Oozie with HDFS High Availability

[ Edited ]

Hello everyone,

I have a cluster with HDFS High Availability (HA) enabled. The cluster has two NameNode, one active and on in standby state, plus 3 journal nodes, a balancer and failover controllers. 


My question: how should I configure Oozie workflows for nameNode and jobTracker parameters in file in order to point always to the active NameNode and JobTracker (in case of a failure or a manual switch of the NameNode)?

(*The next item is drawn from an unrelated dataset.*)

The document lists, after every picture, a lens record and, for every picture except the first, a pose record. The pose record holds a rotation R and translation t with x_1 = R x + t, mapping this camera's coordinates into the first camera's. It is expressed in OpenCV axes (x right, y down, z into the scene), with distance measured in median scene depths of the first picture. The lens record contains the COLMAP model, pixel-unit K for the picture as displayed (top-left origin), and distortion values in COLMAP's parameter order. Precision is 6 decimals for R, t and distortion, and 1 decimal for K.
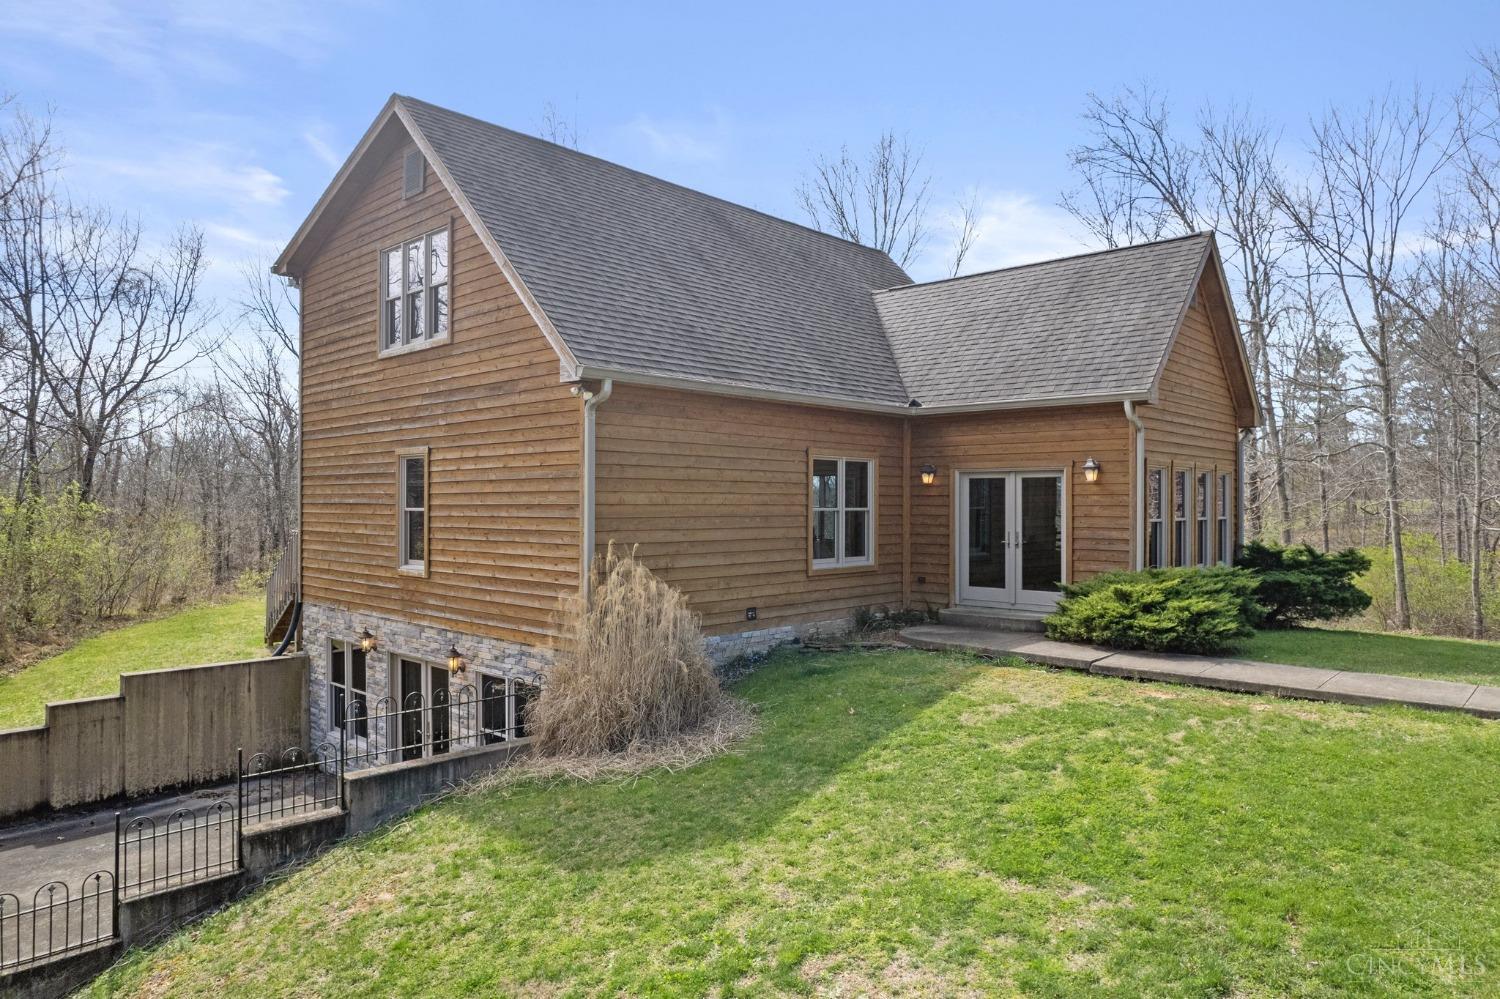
lens RADIAL K [[971.1, 0, 744.8], [0, 971.1, 494.2], [0, 0, 1]] dist [-0.076086, 0.066949]
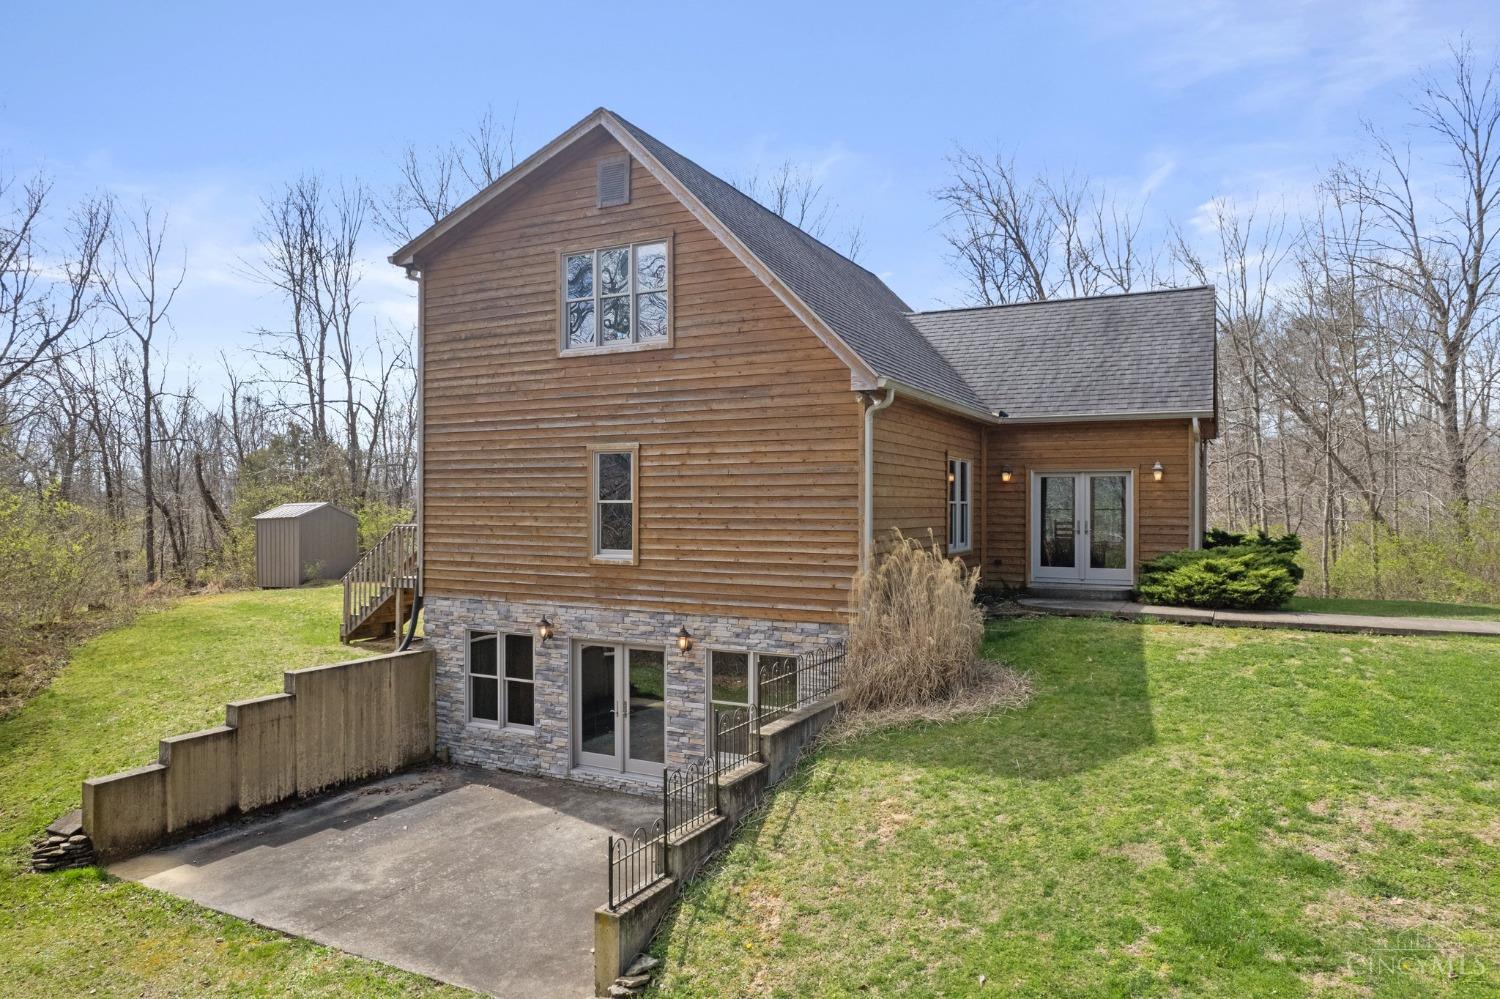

Thanks for any information

Posts: 1,695
Kudos: 341
Solutions: 264
Registered: ‎07-31-2013

Re: Oozie with HDFS High Availability

The requirement for Oozie is not different than the general requirement
that after you enable HDFS HA (or YARN HA, etc.), always use the logical
URI everywhere and never directly place/hardcode a NameNode hostname in any
manual configuration.

Oozie as a service carries HDFS client configs that are maintained for it
by CM. These become HA-aware when you complete the HDFS HA wizard. All that
remains is that you submit the new jobs to Oozie with the nameNode and
jobTracker URIs pointing to the logical name (such as hdfs://nameservice1)
instead of the previous single-host/port value.
Expert Contributor
Posts: 69
Registered: ‎11-24-2017

Re: Oozie with HDFS High Availability

Thanks @Harsh J, indeed I've finally solved using hdfs://hanameservice for name node and yarnrm for the job tracker.